| Stated problem |
Reproduce the entries below word for word from the line containing "order: Lamiales" through the last line of the entries, including both ends. Leave the pictures out of your answer.
»»
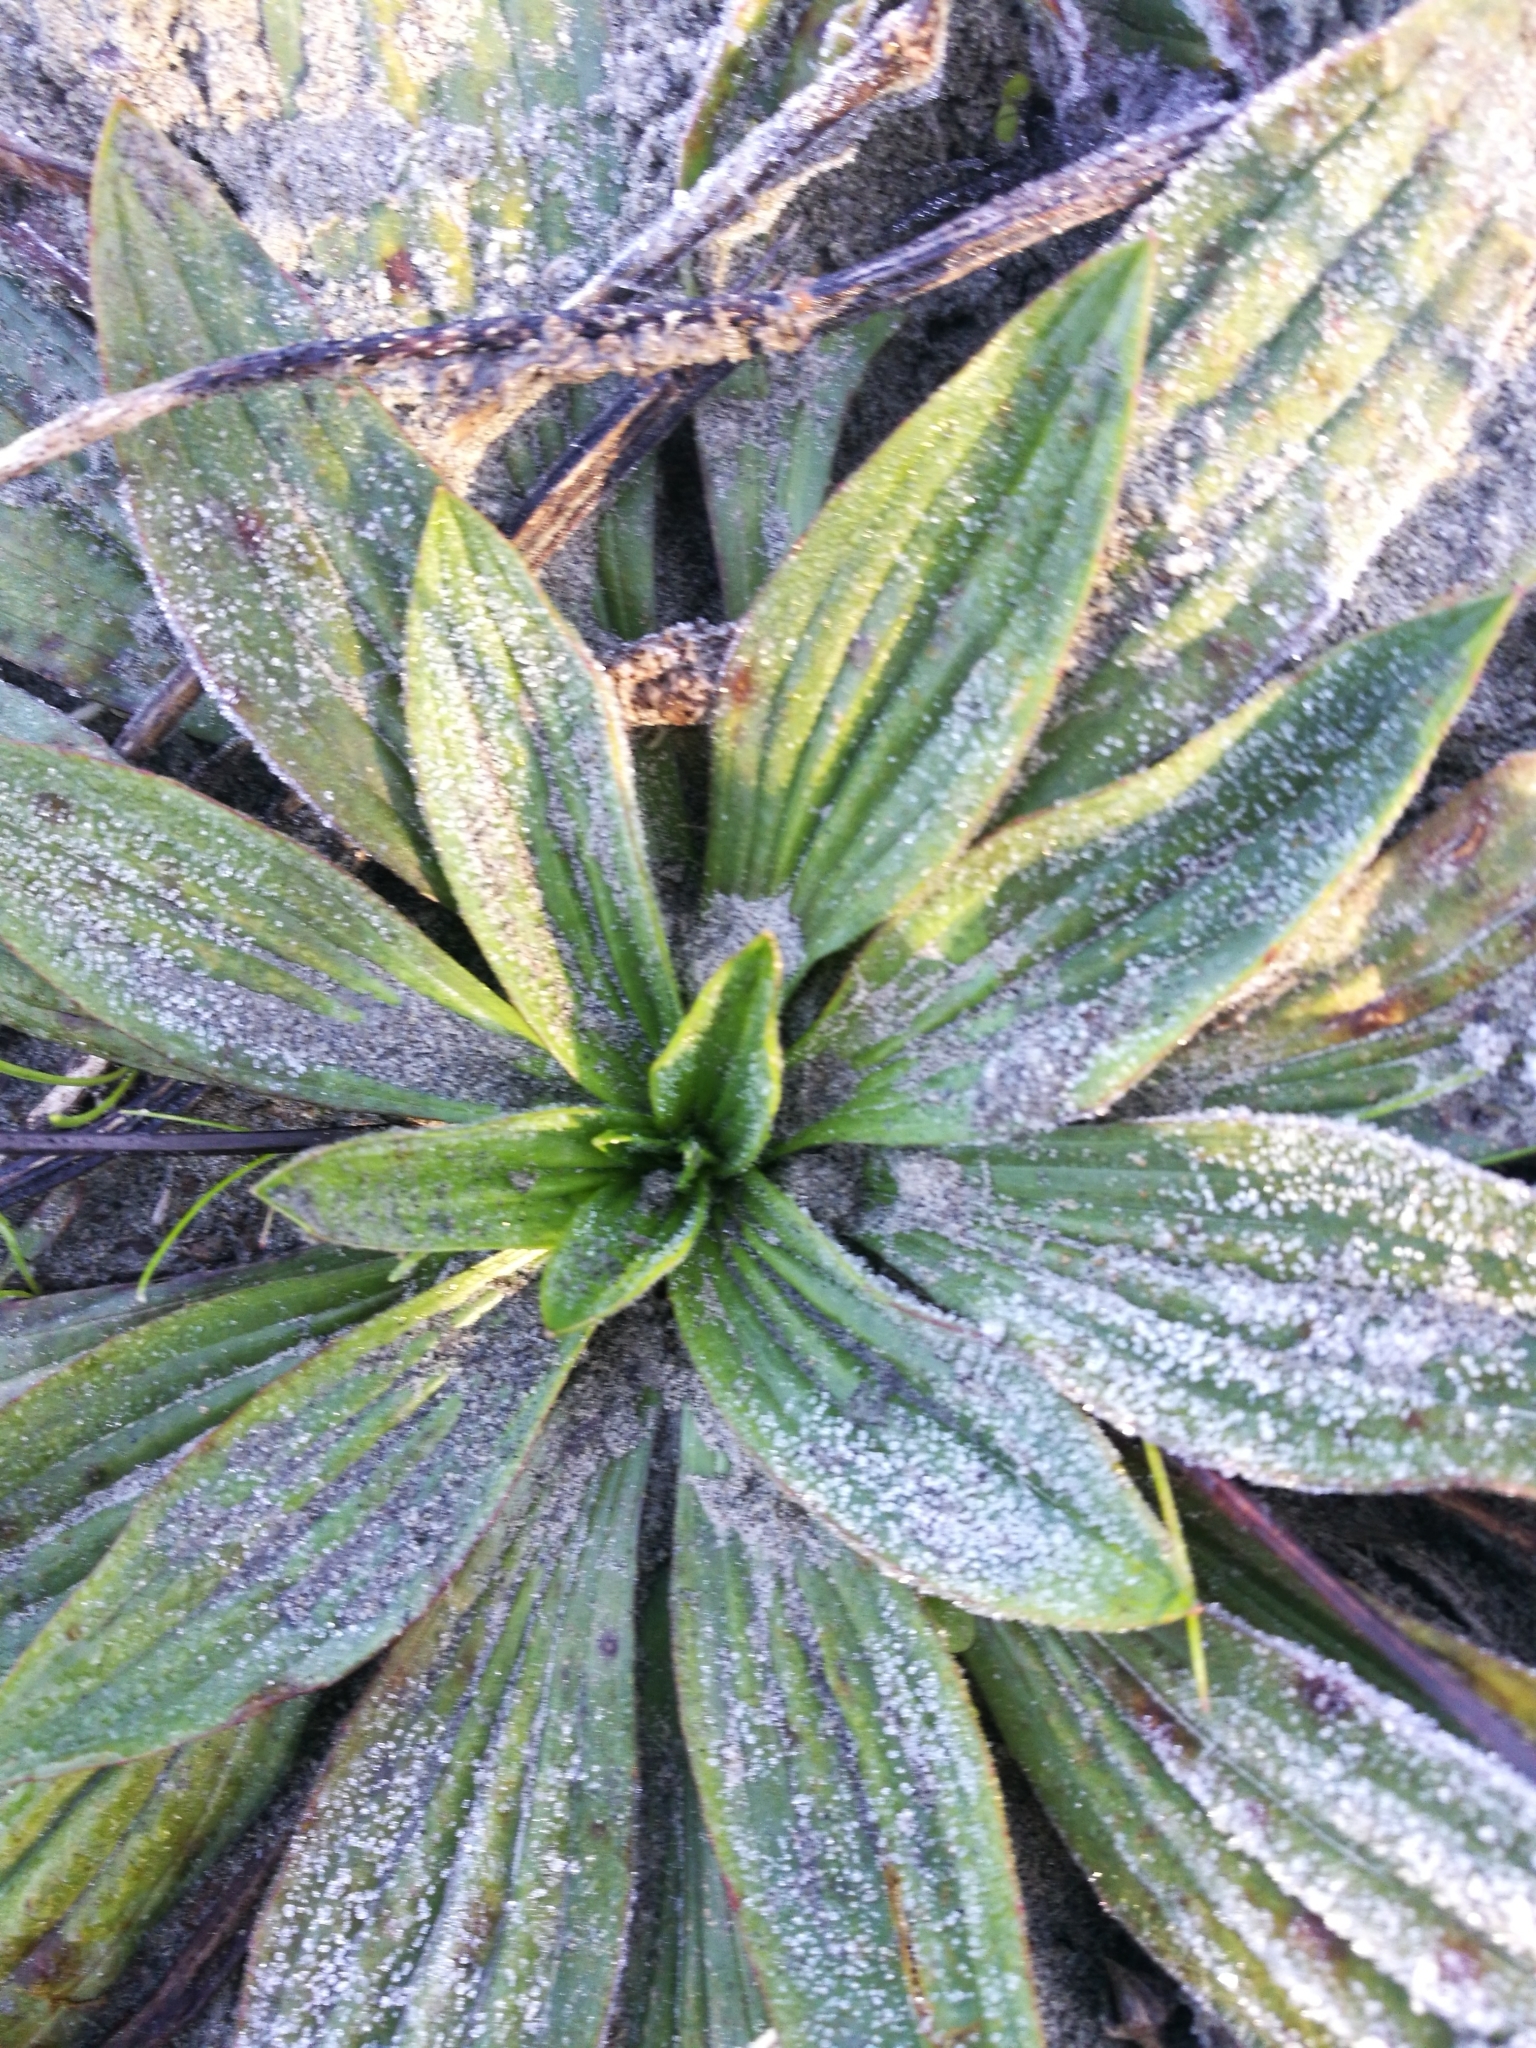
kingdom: Plantae
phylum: Tracheophyta
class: Magnoliopsida
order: Lamiales
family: Plantaginaceae
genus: Plantago
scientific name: Plantago lanceolata
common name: Ribwort plantain
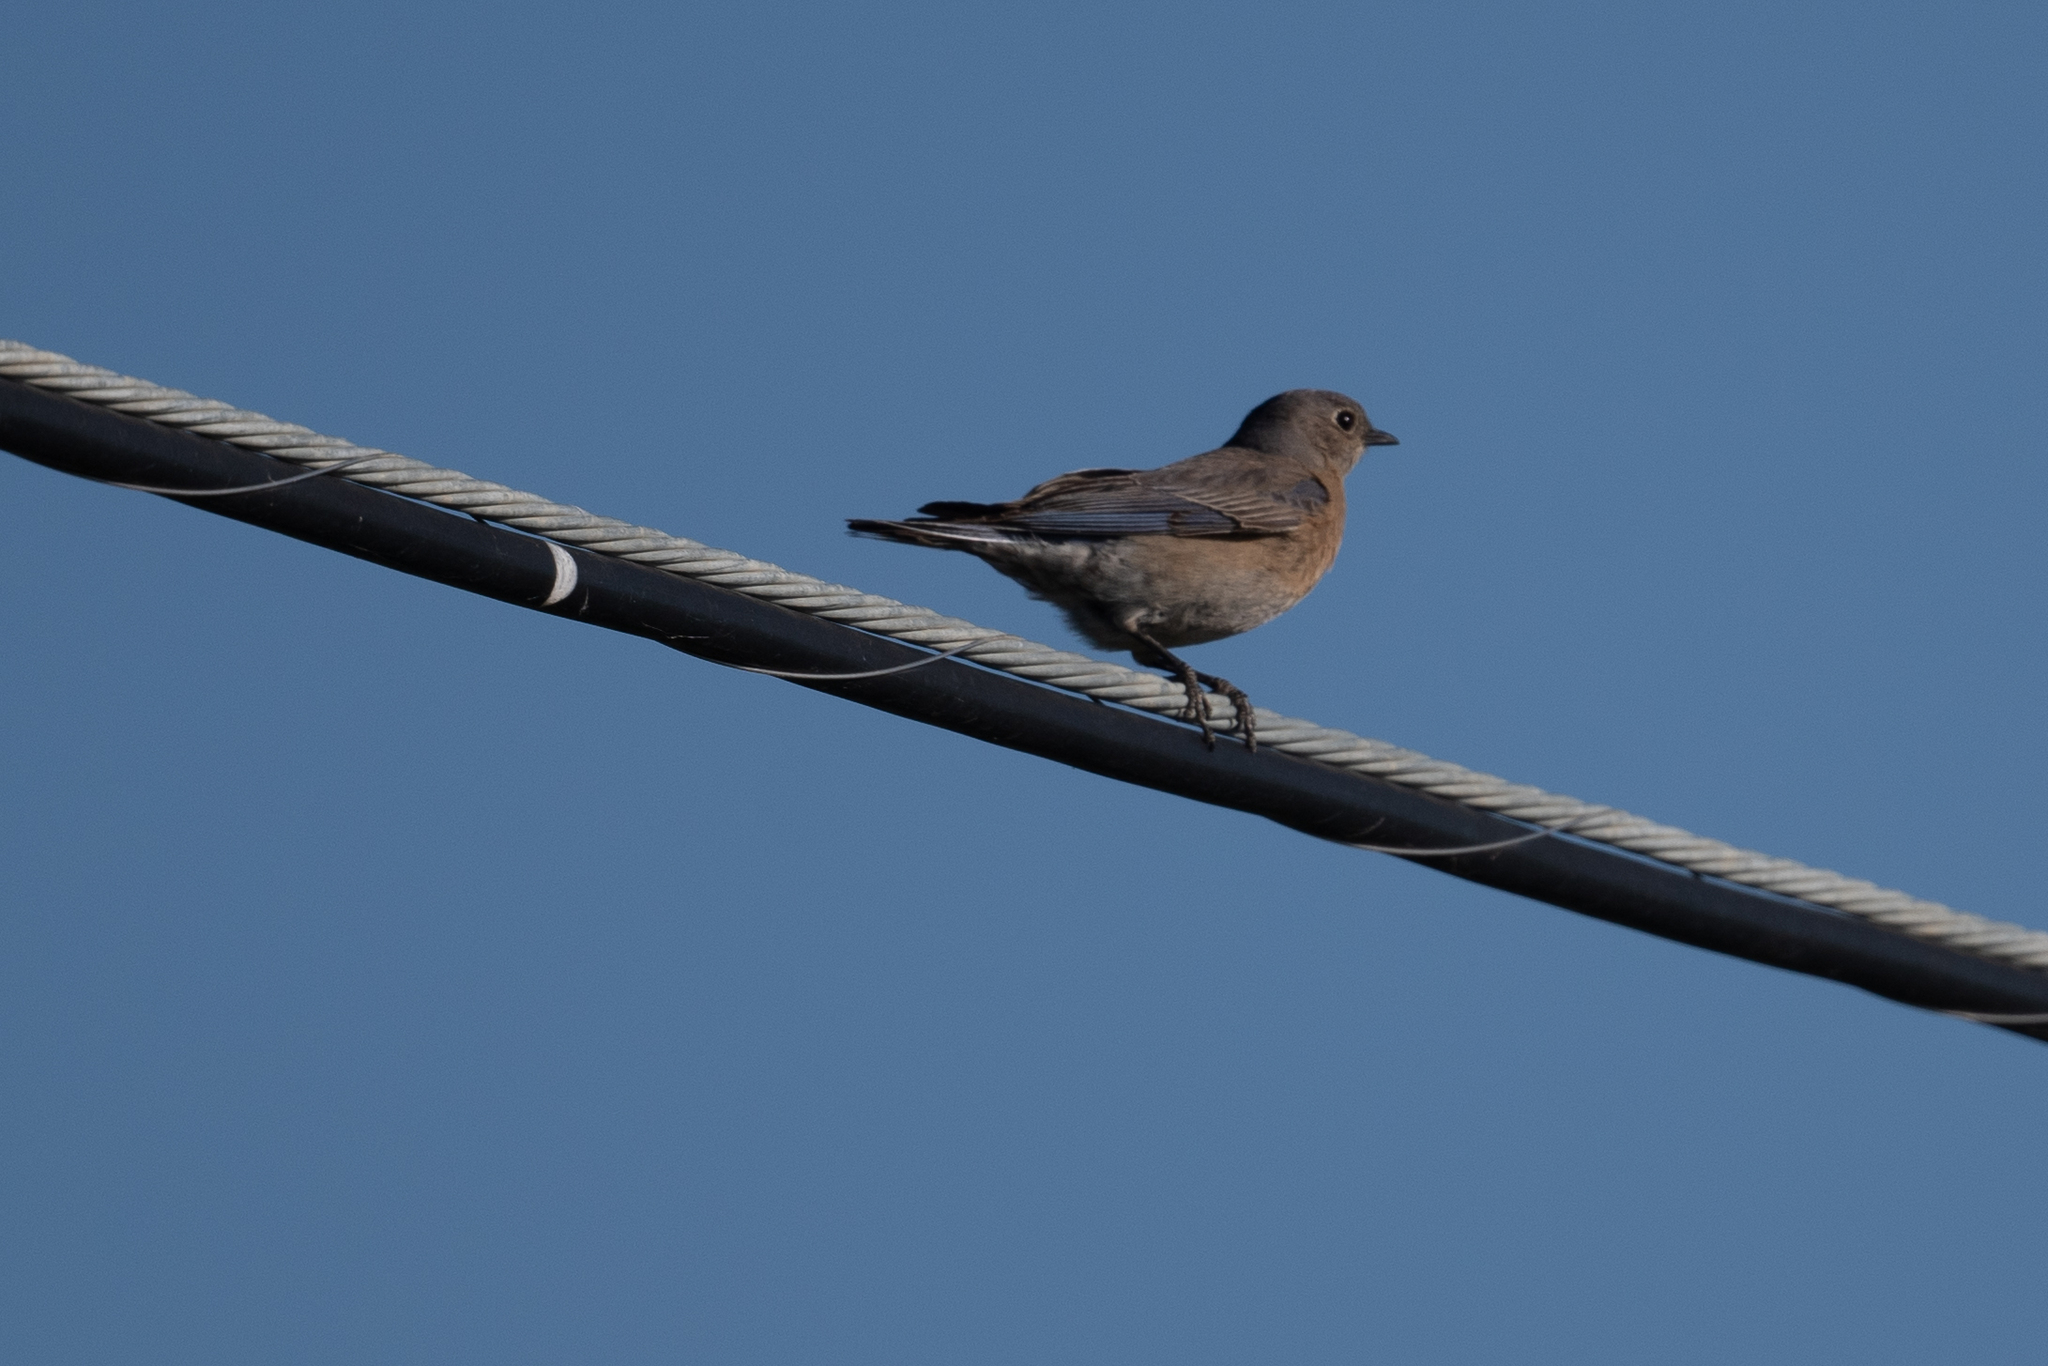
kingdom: Animalia
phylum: Chordata
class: Aves
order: Passeriformes
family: Turdidae
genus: Sialia
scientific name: Sialia mexicana
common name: Western bluebird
««
| Solution |
order: Lamiales
family: Plantaginaceae
genus: Plantago
scientific name: Plantago lanceolata
common name: Ribwort plantain
kingdom: Animalia
phylum: Chordata
class: Aves
order: Passeriformes
family: Turdidae
genus: Sialia
scientific name: Sialia mexicana
common name: Western bluebird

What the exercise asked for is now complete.